AVS 55th International Symposium & Exhibition | |
Biomaterial Interfaces | Thursday Sessions |
Session BI-ThP |
Session: | Biomaterial Interfaces Poster Session with Focus on Engineered Bio-Interfaces and Sensors |
Presenter: | E.R. Irish, Duke University |
Authors: | E.R. Irish, Duke University T.H. LaBean, Duke University A.A. Lazarides, Duke University |
Correspondent: | Click to Email |
Recent work in assembly of complex DNA nanostructures has demonstrated the effectiveness with which the non-covalent forces of DNA hybridization can drive formation of a topologically rich set of engineered DNA nanostructures. These DNA nanostructures can be used as structural components within a variety of complex nanosystems, including integrated systems for molecular detection. With the advances in the design and solution phase assembly of novel addressable DNA nanostructures, there is a need for the development of new techniques for controlling deposition of the structures on surfaces. The objective of this research is to investigate thermodynamic and kinetic control of interactions between DNA nanostructures and oligonucleotide functionalized gold films.
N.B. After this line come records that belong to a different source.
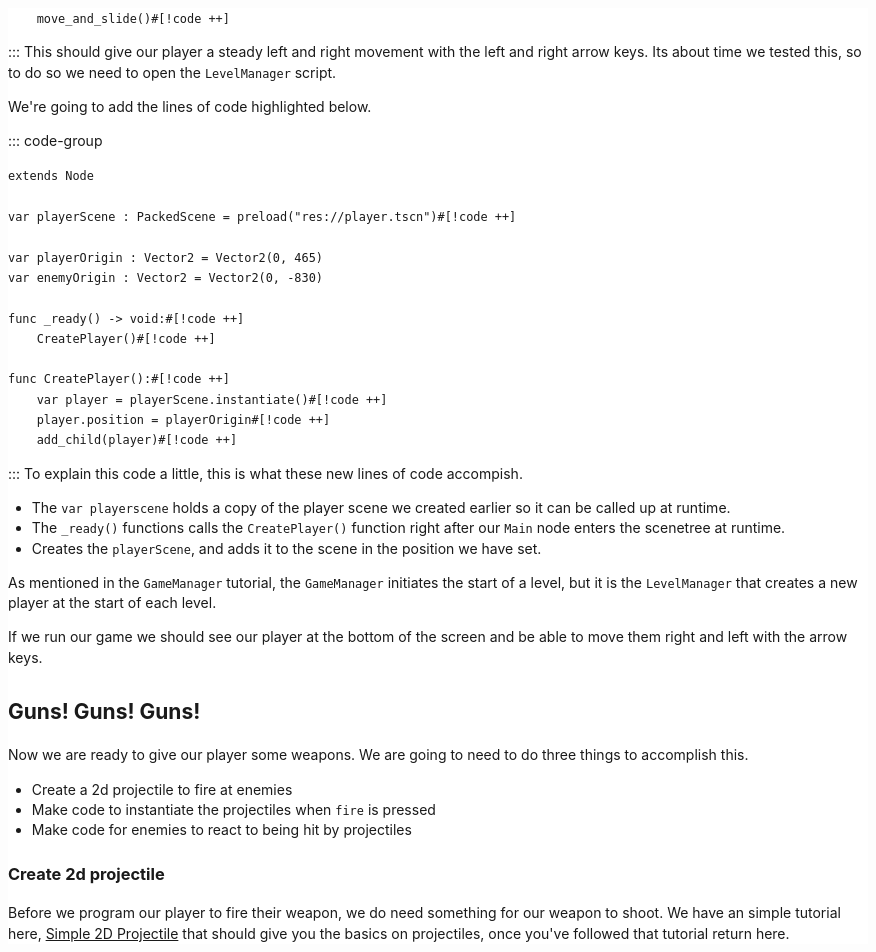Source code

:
 ```gdscript [player.gd]
	move_and_slide()#[!code ++]
```
:::
This should give our player a steady left and right movement with the left and right arrow keys. Its about time we tested this, so to do so we need to open the `LevelManager` script.

We're going to add the lines of code highlighted below.

::: code-group
```gdscript [LevelManager.gd]
extends Node

var playerScene : PackedScene = preload("res://player.tscn")#[!code ++]

var playerOrigin : Vector2 = Vector2(0, 465)
var enemyOrigin : Vector2 = Vector2(0, -830)

func _ready() -> void:#[!code ++]
    CreatePlayer()#[!code ++]

func CreatePlayer():#[!code ++]
	var player = playerScene.instantiate()#[!code ++]
	player.position = playerOrigin#[!code ++]
	add_child(player)#[!code ++]

```
:::
To explain this code a little, this is what these new lines of code accompish.
* The `var playerscene` holds a copy of the player scene we created earlier so it can be called up at runtime.
* The `_ready()` functions calls the `CreatePlayer()` function right after our `Main` node enters the scenetree at runtime.
* Creates the `playerScene`, and adds it to the scene in the position we have set.

As mentioned in the `GameManager` tutorial, the `GameManager` initiates the start of a level, but it is the `LevelManager` that creates a new player at the start of each level.

If we run our game we should see our player at the bottom of the screen and be able to move them right and left with the arrow keys.

## Guns! Guns! Guns!

Now we are ready to give our player some weapons. We are going to need to do three things to accomplish this.

* Create a 2d projectile to fire at enemies
* Make code to instantiate the projectiles when `fire` is pressed
* Make code for enemies to react to being hit by projectiles

### Create 2d projectile
Before we program our player to fire their weapon, we do need something for our weapon to shoot. We have an simple tutorial here,
[Simple 2D Projectile](/pages/tutorials/simple-2d-projectile) that should give you the basics on projectiles, once you've followed that tutorial return here.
In this research, surface plasmon resonance (SPR) is used for real-time monitoring of the hybridization of DNA structures on oligonucleotide functionalized gold films. Kinetic and thermodynamic parameters derived from the SPR reflectivity data are used to evaluate the effect of multivalence on the strength of interaction. Kinetic measurements, such as the association and dissociation rates, are determined through the monitoring of the SPR response to hybridization as a function of concentration. Ultimately, understanding of the kinetic and thermodynamic parameters that characterize multivalent interactions between DNA nanostructures and gold films will enable engineering of interactions at soft/hard matter interfaces. It is anticipated that the new tools for integrating soft matter on patterned templates will prove useful in future applications of DNA nanostructures that require organization of the soft matter.